LEWISTON – As he talked about how medical bills ravaged his parents’ lives, Jesse Stevens of Auburn teared up. The room grew quiet. Everyone paid attention.

Bills they couldn’t afford prompted Stevens’ parents to move out of the family home and into a mobile home, Stevens said.

Nick Peddle of Gorham said his grandfather is in his 70s and still working. He can’t retire because he needs the health coverage, Peddle said.

Vivian Ocharsky of Auburn said when her husband had stomach cancer, their insurance company refused certain chemotherapy treatment that could have prolonged his life. After he died in 2000, the insurance company canceled her policy, “leaving me with nothing.” She had medical bills she couldn’t afford, contributing to her losing their home.

With insurance companies, hospitals, doctors and drug makers focused on profits instead of patients, health care has become unaffordable, not just to those without insurance but to those with it, said people who crowded into a labor union hall Tuesday night.

A full house turned out to watch Michael Moore’s documentary, “Sicko,” hosted by the Western Maine Labor Council, the Maine People’s Alliance and the Maine State Nurses Association.

After the film, the collective mood was anger. Americans should demand change from politicians, Ocharsky and Stevens said. But Stevens predicted that 99 percent of those there Tuesday night wouldn’t do anything differently Wednesday.

“Please prove me wrong,” he said.

A majority in the room did sign two petitions.

One, for H.R. 676, would create a national health insurance program. Under that legislation people are covered “cradle to grave. You get a card, you go to the doctor and you don’t get a bill,” said Peter Kellman of the Southern Maine Labor Council. The biggest way the plan is paid for is through payroll taxes, Kellman said. “Right now you pay 1.45 percent to Medicare. That goes up to 4.75, and that’s it.”

There are no insurance premiums or co-pays because there are no insurance companies, Kellman said. Now, 30 percent of health costs come from “insurance paperwork,” he said. Labor unions are collecting signatures for H.R. 676 to send to U.S. Rep. Mike Michaud, D-Maine.

The second petition demands that Maine lawmakers approve universal single-payer health care. The petition says the system is broken and a new system is needed that’s accountable and puts patients before profits.

The Maine People’s Alliance goal is to get 15,000 signatures statewide to give to Maine legislators in January. “We want to make it clear it’s not just a few hundred MPA members” hurting from unaffordable care, said MPA’s Androscoggin Valley community organizer Kate Brennan.
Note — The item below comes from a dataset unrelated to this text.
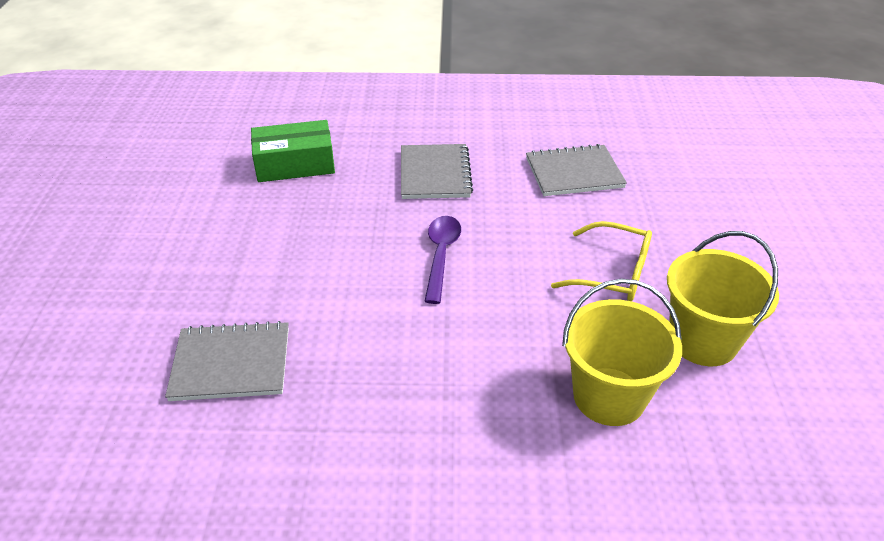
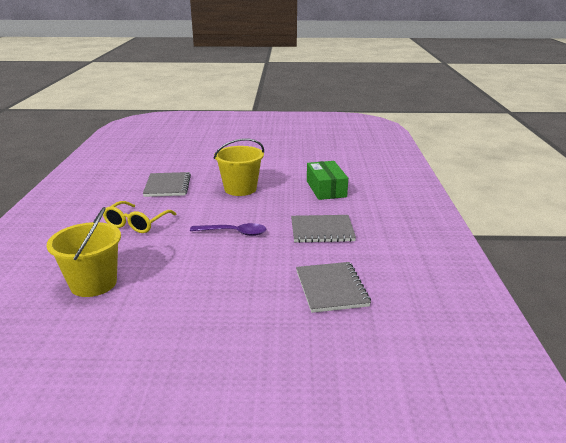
camera: 90 degrees right, 15 degrees down
(613, 273) = (203, 296): yellow glasses -> yellow glasses (136, 224)
(703, 340) = (120, 329): yellow bucket -> yellow bucket (240, 189)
“Far too many people in Lewiston-Auburn are uninsured or underinsured,” Brennan said. “People are having to sell the only home they ever owned to pay their health care bills. Or people are not getting the care they need, yet facing 10 or 13 percent annual increases in their policies.”

Labor unions are promoting a single, government-run health system because unaffordable care has become a problem even for those with jobs and insurance, said Matt Schlobohm of the Western Maine Labor Council.

It used to be that unions negotiated for wages, working conditions and benefits, but now health care dominates contract talks, he said. And as union members reach retirement age, more are finding they can’t afford to retire, especially if their spouse is ill or isn’t of Medicare age, Schlobohm said.

The goal of showing “Sicko” is to educate people about the crisis and show how single-payer systems work in other countries, he said. The movie strikes a chord for anyone who can’t afford care or who’s been denied care, Schlobohm said. “It speaks to them that this is wrong.”

The Maine State Nurses Association plans to promote a single-payer system by hosting “Sicko” house parties, said organizer Cathy Jo Herlihy.